What's Your Credit Score?
It's crucial to get your credit score into the best position possible before purchasing a house. The better the credit score, the more favorable the terms of a mortgage. You want to be offered the lowest interest rates possible. A less than ideal credit score will potentially cost you thousands in interest payments over the life of the loan.
Just Because You're Pre-Approved for a Certain Amount Doesn't Mean You Should Buy That Much
Banks want to lend you as much money as possible. It's in their best interest, not yours. Just because a bank pre-approves you for a $250,000 mortgage, does not mean you should go out and buy yourself a $250,000+ house. This is how we finds ourselves cash-poor. We take on an illiquid investment (a house) and then have to make large monthly payments (a mortgage) and we find ourselves running low on cash each month (no more happy hours and dinners out).

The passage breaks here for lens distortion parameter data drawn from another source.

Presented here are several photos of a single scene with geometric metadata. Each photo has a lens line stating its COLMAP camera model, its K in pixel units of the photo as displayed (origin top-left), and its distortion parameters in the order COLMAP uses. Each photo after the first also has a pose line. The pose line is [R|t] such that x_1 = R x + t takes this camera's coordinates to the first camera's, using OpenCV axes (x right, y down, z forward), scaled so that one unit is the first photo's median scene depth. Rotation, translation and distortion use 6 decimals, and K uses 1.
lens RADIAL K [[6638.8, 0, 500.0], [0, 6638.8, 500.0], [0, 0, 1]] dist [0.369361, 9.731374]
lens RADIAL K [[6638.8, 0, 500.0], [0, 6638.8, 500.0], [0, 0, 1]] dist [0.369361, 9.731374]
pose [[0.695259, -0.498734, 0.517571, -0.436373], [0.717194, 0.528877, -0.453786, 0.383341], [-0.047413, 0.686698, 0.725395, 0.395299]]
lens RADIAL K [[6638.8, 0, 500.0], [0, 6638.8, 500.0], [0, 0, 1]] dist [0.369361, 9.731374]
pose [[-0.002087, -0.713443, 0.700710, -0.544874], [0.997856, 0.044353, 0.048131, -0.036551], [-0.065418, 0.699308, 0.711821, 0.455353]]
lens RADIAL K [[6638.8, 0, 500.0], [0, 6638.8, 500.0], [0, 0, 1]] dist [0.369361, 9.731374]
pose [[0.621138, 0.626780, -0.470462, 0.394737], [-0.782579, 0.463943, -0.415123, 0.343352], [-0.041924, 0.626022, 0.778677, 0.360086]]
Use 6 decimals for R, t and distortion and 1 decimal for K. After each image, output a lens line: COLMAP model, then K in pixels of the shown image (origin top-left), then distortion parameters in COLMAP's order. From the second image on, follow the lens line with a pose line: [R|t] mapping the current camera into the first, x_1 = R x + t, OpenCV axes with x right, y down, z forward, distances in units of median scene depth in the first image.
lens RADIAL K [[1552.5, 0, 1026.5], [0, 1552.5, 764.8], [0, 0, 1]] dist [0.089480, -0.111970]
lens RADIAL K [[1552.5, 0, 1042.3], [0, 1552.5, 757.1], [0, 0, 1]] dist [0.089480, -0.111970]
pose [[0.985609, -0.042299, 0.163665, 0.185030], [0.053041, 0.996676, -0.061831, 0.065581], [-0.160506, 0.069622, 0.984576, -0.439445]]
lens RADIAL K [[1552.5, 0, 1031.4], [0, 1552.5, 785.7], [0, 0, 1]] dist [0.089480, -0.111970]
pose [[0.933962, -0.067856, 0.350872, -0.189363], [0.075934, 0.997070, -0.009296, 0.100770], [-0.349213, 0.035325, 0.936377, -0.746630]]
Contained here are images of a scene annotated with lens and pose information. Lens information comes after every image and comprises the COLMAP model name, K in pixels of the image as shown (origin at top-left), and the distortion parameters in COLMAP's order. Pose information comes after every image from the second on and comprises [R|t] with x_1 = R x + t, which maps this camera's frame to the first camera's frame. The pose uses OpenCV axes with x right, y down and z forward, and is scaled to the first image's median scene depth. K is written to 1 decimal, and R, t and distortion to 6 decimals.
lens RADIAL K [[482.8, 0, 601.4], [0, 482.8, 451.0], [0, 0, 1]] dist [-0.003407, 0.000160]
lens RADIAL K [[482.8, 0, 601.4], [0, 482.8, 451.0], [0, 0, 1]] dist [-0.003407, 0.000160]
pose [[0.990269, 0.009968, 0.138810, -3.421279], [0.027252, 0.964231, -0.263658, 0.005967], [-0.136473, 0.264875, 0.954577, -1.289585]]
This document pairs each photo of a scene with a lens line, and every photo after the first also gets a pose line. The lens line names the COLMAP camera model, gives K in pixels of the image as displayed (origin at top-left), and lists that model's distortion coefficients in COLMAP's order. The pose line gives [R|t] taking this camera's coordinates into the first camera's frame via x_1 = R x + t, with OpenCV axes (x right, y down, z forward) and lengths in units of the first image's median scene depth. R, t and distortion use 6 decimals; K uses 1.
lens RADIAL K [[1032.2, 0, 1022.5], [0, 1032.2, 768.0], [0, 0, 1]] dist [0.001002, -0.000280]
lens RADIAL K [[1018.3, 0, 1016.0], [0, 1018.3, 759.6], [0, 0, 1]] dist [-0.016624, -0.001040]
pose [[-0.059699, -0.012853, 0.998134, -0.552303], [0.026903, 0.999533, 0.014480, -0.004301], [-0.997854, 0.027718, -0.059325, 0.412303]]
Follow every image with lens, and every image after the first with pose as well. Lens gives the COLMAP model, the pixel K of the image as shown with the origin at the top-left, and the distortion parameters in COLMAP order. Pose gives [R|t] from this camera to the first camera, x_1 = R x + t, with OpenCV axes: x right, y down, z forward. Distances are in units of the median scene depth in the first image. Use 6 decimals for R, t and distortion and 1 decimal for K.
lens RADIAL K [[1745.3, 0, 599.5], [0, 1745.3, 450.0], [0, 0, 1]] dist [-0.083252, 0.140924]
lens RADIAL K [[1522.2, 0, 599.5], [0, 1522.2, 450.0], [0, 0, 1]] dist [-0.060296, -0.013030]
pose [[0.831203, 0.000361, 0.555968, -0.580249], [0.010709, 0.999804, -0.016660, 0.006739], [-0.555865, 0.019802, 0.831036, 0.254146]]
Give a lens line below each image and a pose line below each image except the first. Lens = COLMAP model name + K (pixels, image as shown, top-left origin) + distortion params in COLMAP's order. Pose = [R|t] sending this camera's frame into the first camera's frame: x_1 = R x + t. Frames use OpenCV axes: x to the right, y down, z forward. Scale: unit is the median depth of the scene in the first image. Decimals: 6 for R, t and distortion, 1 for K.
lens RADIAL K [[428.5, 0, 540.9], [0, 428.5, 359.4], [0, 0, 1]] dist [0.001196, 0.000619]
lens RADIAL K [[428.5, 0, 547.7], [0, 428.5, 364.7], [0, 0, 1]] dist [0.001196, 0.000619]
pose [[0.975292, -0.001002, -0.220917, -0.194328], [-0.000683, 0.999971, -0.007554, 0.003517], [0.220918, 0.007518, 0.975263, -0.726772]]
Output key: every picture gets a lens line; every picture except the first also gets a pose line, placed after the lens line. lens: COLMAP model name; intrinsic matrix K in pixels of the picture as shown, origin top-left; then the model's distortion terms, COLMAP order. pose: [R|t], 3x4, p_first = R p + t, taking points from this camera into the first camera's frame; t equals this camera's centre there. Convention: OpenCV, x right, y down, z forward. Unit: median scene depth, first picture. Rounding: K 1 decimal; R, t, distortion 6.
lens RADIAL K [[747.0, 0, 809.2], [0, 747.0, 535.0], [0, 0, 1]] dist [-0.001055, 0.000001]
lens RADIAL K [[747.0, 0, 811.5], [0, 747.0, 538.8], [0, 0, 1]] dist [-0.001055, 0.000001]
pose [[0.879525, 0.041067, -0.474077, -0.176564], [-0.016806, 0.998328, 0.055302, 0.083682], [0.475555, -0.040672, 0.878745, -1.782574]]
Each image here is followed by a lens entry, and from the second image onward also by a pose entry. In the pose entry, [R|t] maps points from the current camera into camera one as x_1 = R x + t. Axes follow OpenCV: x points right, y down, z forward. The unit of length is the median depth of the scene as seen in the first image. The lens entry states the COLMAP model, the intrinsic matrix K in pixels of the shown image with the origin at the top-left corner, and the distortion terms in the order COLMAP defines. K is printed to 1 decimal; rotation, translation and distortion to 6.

To keep your monthly cash flow in good shape, buy less house than what you're approved for! Ask yourself, what do you really need? How many bedrooms and bathrooms? Then list what you want and what you don't want. It's easy to get caught up in the beauty and possibilities of a terrific house, but you don't want to jeopardize your financial future because you fell in love with a couple of bay windows and a marble fireplace. Stick to your needs, compromise on your wants, and don't max out your budget!
If you've got money saved, a good credit score, a place you really want to live for the long-term, and a stable income then you're probably ready to buy a house. If you aren't there yet, that's fine. Purchasing a home isn't for everyone. It doesn't fit into everybody's plans and there's nothing wrong with that. A home purchase is NOT a mandatory milestone and purchasing one before you're ready can be financially crushing.